The letter, surfacing after over six weeks, adds to concerns about India’s relationship with Gulf states, but is not related to the current fracas due to the date of its creation. Instead, the letter, which officials admit is authentic, may have been written in the aftermath of the Delhi riots that took place in late February.

MEA spokesperson Anurag Srivastava said that the government was aware of “certain references to India in non-official social media handles in Kuwait”.

“The Government of Kuwait has assured us that they are deeply committed to friendly relations with India. They also do not support any interference in the internal affairs of India,” he said in a statement.

Srivastava reminded that India had acted on request of Kuwait and deployed a Rapid Response Team to assist the Gulf state in combating the COVID-19 pandemic. “During its two week stay in Kuwait, the team rendered valuable medical assistance in testing and treatment of afflicted persons and training their personnel,” he stated.

The Indian diplomat noted that it was “therefore important that friendly and cooperative nature of our relations is accurately recognised and misuse of social media is not given credence”.

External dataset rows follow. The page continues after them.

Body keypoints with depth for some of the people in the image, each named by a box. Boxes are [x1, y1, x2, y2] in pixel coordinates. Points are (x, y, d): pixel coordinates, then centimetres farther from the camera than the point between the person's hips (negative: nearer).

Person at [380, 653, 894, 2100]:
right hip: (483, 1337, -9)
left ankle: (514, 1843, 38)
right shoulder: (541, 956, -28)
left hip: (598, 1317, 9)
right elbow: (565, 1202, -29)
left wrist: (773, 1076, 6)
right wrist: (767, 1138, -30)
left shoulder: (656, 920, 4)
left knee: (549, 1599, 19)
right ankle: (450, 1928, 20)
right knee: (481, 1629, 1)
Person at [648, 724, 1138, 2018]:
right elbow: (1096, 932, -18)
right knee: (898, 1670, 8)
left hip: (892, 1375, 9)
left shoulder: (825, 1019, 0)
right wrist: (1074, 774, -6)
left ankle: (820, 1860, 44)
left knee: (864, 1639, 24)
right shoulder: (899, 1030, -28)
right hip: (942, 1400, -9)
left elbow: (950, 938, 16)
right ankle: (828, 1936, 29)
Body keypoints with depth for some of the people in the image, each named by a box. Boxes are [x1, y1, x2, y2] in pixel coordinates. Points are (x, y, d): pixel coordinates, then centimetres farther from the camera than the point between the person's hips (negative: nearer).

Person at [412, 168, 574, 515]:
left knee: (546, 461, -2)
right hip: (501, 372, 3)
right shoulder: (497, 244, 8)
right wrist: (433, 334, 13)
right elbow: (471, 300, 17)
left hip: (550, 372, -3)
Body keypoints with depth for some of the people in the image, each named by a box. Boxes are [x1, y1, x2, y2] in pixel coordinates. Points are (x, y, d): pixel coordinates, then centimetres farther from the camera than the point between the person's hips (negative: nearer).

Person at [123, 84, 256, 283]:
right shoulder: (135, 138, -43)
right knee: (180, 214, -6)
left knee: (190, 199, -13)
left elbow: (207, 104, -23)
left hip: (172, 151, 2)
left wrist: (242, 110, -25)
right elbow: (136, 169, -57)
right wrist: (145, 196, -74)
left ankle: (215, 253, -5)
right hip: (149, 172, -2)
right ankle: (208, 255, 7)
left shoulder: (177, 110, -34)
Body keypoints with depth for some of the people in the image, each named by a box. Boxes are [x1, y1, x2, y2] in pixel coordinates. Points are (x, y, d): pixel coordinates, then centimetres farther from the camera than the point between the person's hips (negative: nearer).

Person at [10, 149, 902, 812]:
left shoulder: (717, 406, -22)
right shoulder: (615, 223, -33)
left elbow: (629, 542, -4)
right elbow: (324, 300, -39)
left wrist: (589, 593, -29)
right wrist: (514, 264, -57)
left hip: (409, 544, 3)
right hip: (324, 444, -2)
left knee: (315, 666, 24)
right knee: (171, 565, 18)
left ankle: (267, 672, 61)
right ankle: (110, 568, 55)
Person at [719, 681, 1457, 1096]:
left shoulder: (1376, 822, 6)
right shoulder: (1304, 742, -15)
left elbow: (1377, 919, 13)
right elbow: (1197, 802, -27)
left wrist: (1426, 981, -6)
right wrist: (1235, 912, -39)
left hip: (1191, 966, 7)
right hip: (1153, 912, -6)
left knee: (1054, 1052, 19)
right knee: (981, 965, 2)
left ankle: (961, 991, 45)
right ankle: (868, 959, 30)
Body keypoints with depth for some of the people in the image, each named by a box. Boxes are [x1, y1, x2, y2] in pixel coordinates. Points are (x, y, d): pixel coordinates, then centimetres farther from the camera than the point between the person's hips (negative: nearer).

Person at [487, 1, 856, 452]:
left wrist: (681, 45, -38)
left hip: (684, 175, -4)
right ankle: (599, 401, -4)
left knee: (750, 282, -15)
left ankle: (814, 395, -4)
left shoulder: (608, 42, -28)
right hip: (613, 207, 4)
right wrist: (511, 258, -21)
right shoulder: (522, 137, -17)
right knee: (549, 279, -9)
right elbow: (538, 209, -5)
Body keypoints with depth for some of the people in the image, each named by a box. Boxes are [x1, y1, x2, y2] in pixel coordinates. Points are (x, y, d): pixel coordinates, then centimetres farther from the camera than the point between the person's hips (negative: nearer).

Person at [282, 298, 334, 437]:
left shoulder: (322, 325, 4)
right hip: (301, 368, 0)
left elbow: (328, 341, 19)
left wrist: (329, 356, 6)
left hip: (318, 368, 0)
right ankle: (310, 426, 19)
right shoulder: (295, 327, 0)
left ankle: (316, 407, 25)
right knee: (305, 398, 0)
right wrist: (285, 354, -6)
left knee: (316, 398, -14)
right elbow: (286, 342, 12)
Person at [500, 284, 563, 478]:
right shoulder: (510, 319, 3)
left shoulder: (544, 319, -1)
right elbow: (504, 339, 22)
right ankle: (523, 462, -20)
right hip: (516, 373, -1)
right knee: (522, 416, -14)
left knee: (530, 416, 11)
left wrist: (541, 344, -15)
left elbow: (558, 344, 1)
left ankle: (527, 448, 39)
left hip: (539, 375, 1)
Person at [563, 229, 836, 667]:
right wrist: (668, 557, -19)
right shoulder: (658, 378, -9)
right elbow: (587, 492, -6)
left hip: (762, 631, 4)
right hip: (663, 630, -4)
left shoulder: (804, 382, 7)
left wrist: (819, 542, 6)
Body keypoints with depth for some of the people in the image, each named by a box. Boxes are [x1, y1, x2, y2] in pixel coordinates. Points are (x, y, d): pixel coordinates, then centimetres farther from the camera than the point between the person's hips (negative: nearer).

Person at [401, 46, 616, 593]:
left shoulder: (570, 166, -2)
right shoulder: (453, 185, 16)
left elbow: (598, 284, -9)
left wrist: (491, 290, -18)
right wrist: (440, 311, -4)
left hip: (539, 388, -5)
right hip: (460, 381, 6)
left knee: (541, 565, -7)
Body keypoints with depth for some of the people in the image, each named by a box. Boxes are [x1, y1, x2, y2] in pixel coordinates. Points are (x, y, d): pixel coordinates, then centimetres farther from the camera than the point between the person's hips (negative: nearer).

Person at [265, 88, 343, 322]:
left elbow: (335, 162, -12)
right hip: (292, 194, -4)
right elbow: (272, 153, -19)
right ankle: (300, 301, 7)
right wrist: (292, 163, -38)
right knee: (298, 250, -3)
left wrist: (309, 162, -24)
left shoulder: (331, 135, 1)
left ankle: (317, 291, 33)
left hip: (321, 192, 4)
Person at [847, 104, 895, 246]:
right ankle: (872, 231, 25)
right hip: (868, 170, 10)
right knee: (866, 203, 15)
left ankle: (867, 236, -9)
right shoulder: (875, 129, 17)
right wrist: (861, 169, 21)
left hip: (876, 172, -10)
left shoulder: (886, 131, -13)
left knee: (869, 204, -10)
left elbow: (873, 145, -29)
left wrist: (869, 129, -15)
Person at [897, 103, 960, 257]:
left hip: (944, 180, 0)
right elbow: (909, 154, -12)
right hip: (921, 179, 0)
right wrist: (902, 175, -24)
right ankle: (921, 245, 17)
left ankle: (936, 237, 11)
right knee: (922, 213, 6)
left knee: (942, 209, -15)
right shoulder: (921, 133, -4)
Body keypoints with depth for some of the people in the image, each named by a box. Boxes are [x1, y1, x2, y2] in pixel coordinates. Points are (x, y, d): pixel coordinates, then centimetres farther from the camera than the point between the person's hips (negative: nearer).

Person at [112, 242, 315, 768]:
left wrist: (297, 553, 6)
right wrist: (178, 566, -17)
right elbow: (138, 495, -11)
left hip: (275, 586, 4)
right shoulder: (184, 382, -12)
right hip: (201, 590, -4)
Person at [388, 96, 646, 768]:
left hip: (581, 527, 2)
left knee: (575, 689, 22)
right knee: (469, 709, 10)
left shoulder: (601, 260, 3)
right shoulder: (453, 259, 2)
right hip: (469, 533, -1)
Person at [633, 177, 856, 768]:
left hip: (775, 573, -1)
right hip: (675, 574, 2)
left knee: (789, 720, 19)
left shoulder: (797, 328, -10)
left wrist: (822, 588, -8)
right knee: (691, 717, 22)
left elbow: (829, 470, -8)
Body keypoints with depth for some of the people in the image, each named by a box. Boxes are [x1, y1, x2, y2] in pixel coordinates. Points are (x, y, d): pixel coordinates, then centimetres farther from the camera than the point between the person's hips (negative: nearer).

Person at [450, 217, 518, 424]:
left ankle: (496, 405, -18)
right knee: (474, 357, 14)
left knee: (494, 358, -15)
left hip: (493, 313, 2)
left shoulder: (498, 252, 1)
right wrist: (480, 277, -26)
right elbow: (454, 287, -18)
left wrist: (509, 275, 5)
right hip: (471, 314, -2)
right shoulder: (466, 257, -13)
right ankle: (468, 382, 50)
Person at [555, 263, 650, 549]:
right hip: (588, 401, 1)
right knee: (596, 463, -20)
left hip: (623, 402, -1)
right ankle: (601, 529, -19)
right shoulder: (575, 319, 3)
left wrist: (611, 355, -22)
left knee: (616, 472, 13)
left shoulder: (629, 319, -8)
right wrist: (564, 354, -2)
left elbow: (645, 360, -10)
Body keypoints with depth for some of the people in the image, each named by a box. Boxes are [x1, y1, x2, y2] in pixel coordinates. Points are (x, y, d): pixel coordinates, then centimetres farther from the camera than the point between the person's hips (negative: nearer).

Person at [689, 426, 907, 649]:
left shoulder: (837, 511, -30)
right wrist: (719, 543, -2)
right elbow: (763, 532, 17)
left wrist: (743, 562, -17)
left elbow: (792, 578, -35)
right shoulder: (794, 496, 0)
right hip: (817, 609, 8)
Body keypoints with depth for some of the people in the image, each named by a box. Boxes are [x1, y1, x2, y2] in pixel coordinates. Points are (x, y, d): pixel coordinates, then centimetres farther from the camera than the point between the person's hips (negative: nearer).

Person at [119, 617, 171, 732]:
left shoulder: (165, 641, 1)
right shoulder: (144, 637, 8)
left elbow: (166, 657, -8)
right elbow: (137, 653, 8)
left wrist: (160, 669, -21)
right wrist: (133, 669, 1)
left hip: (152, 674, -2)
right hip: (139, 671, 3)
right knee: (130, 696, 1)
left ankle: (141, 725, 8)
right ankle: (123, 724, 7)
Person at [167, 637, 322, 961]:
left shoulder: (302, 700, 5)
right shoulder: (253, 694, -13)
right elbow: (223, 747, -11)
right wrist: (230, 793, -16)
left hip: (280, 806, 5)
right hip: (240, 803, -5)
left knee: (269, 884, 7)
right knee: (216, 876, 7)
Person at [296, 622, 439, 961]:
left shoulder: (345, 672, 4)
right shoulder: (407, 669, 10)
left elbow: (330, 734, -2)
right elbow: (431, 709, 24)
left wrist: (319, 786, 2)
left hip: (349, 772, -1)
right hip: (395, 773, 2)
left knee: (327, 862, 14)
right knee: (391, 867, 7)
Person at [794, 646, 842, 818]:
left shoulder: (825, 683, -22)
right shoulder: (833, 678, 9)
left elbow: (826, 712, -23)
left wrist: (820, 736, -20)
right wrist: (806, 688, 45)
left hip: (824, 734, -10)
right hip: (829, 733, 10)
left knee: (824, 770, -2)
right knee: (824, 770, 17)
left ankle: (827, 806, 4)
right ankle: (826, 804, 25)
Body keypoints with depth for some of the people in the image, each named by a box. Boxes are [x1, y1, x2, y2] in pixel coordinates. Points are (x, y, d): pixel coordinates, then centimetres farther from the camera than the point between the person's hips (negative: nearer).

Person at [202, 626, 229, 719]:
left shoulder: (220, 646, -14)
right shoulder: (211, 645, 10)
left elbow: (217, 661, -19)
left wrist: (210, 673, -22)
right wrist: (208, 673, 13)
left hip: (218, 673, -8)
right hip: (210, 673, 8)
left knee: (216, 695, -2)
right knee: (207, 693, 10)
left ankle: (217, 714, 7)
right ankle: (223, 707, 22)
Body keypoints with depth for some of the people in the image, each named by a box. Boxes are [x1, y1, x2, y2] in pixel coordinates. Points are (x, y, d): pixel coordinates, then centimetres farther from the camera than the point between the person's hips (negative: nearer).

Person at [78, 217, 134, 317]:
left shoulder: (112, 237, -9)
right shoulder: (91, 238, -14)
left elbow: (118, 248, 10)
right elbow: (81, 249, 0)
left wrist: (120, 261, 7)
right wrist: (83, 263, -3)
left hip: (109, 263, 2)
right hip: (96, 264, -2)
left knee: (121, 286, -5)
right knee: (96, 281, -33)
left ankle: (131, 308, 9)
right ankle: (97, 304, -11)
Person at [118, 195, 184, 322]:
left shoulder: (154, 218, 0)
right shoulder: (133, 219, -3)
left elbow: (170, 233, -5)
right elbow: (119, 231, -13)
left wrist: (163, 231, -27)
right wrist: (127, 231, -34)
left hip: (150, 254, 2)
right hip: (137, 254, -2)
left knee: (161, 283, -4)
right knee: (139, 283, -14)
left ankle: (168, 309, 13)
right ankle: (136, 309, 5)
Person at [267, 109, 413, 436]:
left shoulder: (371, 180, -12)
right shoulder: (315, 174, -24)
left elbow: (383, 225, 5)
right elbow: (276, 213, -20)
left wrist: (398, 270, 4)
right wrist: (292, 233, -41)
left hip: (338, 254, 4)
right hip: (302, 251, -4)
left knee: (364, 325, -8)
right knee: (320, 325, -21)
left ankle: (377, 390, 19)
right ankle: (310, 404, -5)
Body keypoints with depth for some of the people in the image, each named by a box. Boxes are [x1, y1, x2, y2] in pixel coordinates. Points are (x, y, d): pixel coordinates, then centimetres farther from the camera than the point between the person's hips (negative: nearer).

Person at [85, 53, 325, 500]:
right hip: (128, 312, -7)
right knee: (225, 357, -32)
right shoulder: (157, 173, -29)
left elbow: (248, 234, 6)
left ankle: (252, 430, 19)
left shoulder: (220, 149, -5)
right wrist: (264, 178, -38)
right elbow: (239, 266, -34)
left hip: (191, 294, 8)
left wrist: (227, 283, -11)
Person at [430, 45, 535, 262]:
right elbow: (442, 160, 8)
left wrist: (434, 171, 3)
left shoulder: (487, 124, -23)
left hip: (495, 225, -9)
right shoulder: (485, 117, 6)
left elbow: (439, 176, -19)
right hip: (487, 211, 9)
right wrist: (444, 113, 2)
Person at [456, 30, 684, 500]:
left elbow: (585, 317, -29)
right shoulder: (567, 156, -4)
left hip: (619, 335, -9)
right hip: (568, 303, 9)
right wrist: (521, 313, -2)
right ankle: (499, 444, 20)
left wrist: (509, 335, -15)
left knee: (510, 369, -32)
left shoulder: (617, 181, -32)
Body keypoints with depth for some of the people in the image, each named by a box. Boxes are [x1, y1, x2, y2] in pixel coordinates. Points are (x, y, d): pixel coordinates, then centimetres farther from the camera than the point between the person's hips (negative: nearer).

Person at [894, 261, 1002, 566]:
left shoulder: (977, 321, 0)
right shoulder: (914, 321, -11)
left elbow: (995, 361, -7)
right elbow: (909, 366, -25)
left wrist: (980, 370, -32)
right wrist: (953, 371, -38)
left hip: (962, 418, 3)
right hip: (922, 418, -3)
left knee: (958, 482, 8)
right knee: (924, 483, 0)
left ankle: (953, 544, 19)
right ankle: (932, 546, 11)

A day earlier, Kuwait’s official news agency, Kuna had issued a statement from Kuwait’s ambassador to India Jassem Al-Najem that relations between the two countries had had a historical flavour. He also stated that both countries shared many principles in foreign policy, including “non-interference in other countries’ affairs and respecting sovereignty of nations”.

Incidentally, the Twitter account of the Kuwaiti activist Nassar stands suspended at the time of publication of this article.

Earlier on April 22, the Indian embassy in Kuwait had posted on Twitter that it was important to focus on fighting COVID-19 and “not get distracted by fake news on social media with malicious intentions”. 

The Indian embassy’s post had been part of a series of social media statements issued by other Indians missions in the region, calling on the Indian community last week.

The social media backlash in the Arab world had generated concern in South Block, and featured in a series of phone calls between External Affairs minister S. Jaishankar and his counterparts. 

Prime Minister Narendra Modi has repeatedly sought to highlight that his close personal relations with Arab royal families has revitalised India’s relations with the Gulf, which is crucial for India’s energy security and largest sources of overseas remittances.